Despite the challenges, top producing stations such as WNET are focusing on the future of the growing footage marketplace. The New York station used to provide a simple placeholder website with contact information; now it’s populated with sizzle reels of natural history, dance, music and African-American content.
The station also “has some business deals germinating,” Basile said. Partners are interested in paying for digitization of 2-inch quad videotapes in exchange for a share of future footage sales.
WTTW went the other direction: It recently shut down its footage site in favor of a simple contact page.
“Since we’ve taken it down, we actually license more,” Halpern said. Clients interact more with WTTW staffers instead of searching online. Halpern and WTTW’s archivist help producers brainstorm and often come up with ideas for content that the client hadn’t thought of.

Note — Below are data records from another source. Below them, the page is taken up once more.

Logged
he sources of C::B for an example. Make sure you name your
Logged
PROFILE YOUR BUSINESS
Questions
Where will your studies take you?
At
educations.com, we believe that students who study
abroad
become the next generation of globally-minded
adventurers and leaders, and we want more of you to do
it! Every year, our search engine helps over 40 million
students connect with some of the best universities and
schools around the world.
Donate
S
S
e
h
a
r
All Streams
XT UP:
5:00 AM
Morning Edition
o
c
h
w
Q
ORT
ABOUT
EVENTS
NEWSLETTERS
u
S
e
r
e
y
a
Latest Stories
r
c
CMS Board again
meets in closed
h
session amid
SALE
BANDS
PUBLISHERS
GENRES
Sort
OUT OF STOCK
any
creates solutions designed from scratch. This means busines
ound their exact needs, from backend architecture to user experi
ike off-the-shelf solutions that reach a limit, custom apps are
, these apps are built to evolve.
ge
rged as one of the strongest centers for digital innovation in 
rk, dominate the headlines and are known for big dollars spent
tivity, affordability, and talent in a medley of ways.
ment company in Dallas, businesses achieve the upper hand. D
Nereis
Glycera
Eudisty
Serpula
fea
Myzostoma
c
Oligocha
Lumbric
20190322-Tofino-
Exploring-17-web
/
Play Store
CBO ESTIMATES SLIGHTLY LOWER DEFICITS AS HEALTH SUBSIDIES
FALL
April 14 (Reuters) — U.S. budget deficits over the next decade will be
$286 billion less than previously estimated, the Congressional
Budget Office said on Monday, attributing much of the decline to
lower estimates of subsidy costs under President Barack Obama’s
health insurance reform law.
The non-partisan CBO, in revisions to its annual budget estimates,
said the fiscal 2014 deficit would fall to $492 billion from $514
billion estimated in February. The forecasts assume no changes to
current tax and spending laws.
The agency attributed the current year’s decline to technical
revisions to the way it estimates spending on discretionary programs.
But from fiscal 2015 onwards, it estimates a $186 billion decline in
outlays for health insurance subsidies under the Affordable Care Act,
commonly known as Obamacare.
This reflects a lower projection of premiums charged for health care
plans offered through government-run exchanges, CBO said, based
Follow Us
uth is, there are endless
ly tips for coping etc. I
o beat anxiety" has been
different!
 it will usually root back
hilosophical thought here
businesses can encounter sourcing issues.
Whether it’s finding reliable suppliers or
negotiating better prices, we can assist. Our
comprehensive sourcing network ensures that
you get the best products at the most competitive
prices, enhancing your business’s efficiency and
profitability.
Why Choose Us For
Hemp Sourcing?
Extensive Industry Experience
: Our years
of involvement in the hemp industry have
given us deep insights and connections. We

The station is also representing other content producers, acting as an agent and promoting their material. The estate of a Chicago photographer active in the 1920s and ’30s recently shared his footage, complete with scenes of horse-drawn carriages. WTTW licensed some of that content to the HBO show Boardwalk Empire.
WGBH is starting a redesign of its stock-footage sales website and hopes to relaunch this fall, Smith said. It will have an updated design, more content and additional information about how to access the station’s digital and non-digitized content.
“I’m very bullish on stock footage,” said WNET’s Basile. “Public media needs to demonstrate proof of concept before we can get into this whole hog. We’ll take these first steps into the marketplace and, we hope, show a return on investment. That’s the game plan.”